------ PASSAGE SHOWN ------

Place baking racks in the upper and lower thirds of the oven and preheat the oven to 425 degrees F. Line two rimmed baking sheets with foil. Brush the sheets with 1/2 tablespoon olive oil each. With a very sharp knife, slice the sweet potatoes into 1/2-inch slices. Arrange the slices in a single layer on the oiled baking sheets, then brush the tops with the remaining 1 tablespoon olive oil. Sprinkle with salt and black pepper. Bake for 15 to 20 minutes, until golden brown underneath, rotating the pans 180 degrees and changing their positions on the upper/lower racks halfway through. Remove the pans from the oven, flip the slices over, then roast for an additional 5 to 8 minutes, until tender.
While the potatoes bake, in the bottom of a small mixing bowl, whisk together the vinegar, Dijon, and maple syrup. Finely chop the pecans, shallot (you should have about 1/4 cup), apple (no need to peel; you will have about 1/3 cup), and cranberries. Add them to the bowl with the dressing and sprinkle with the rosemary. With a rubber spatula, toss to coat with the dressing, scraping the spatula along the bottom of the bowl so that the ingredients are well moistened. Fold in half of the goat cheese.
When the sweet potatoes are finished, let them cool slightly, then transfer them to a serving plate. Top with the pecan mixture, then sprinkle with the remaining goat cheese. Enjoy immediately.
The topping can be prepared up to 1 day in advance and stored in the refrigerator. You can also roast the potato rounds in advance, then rewarm them in an oven just before serving. The bites will soften as they sit but taste great at room temperature, even if they are a bit soft.
Sorry to leave you with the odd half of an apple left over! I usually try to avoid this, but the whole apple was just too much (and it was too yummy WITH the apple to omit it entirely). I suggest you snack on the remaining half while the bites bake...or save it for these Apple Cinnamon Overnight Oats.

------

[TASK SET]
(a) In the sweet potato recipe, reproduce the text word for word from "The topping can" up to and including "a bit soft.".
(b) According to the sweet potato recipe, how far in advance can the topping be prepared, and where should it be kept?
(c) Decide whether each statement agrees with the sweet potato recipe, and answer yes or no with the words of the recipe that settle it: (i) The oven is preheated to 425 degrees F. (ii) The apple should be peeled before it is chopped. (iii) All of the goat cheese is folded into the pecan mixture.

------ RAW DATA ------

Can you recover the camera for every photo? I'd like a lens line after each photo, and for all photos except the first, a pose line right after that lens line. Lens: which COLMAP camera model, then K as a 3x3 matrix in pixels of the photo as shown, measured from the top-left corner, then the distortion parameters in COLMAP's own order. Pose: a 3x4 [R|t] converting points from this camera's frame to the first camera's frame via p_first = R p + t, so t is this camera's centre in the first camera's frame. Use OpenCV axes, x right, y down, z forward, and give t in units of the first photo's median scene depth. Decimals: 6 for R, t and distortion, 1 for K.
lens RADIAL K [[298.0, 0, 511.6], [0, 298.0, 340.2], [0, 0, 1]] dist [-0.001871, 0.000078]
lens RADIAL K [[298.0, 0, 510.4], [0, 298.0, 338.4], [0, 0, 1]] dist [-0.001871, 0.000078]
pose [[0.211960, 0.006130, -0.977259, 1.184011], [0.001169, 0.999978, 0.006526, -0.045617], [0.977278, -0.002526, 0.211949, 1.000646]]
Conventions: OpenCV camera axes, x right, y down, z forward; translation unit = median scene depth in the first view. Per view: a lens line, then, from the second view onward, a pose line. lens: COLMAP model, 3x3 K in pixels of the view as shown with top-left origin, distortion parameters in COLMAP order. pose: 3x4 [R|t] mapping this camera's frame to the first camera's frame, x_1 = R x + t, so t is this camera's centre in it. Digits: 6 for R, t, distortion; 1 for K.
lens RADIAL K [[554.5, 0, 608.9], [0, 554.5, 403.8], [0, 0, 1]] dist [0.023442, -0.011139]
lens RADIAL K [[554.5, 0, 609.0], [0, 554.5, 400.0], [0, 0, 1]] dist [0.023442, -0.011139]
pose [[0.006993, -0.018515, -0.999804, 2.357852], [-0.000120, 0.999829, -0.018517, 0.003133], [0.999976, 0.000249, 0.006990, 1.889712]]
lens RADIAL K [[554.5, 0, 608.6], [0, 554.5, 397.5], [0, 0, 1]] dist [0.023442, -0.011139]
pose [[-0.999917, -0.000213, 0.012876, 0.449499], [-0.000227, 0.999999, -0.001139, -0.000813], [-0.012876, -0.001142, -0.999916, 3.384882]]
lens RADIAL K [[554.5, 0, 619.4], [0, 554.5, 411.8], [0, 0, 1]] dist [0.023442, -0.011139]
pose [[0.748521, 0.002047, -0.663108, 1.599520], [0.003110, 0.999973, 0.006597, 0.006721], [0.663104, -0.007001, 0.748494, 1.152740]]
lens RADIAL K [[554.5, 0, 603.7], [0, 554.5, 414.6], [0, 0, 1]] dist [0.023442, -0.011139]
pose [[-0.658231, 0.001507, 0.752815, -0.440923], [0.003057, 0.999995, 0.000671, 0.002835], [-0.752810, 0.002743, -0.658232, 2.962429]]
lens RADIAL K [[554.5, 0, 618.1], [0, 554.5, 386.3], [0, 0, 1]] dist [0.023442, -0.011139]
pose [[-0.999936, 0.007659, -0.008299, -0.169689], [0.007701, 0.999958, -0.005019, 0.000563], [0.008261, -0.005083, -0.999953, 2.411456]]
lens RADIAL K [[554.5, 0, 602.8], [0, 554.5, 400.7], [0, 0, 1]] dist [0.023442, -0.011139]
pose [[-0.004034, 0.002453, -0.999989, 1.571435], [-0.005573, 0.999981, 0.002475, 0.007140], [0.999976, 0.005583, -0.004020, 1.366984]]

------

[SOLUTIONS TO EACH TASK]
(a)
The topping can be prepared up to 1 day in advance and stored in the refrigerator. You can also roast the potato rounds in advance, then rewarm them in an oven just before serving. The bites will soften as they sit but taste great at room temperature, even if they are a bit soft.

(b) Up to 1 day in advance, stored in the refrigerator.

(c)
(i) Yes: "preheat the oven to 425 degrees F"
(ii) No: "no need to peel"
(iii) No: "Fold in half of the goat cheese."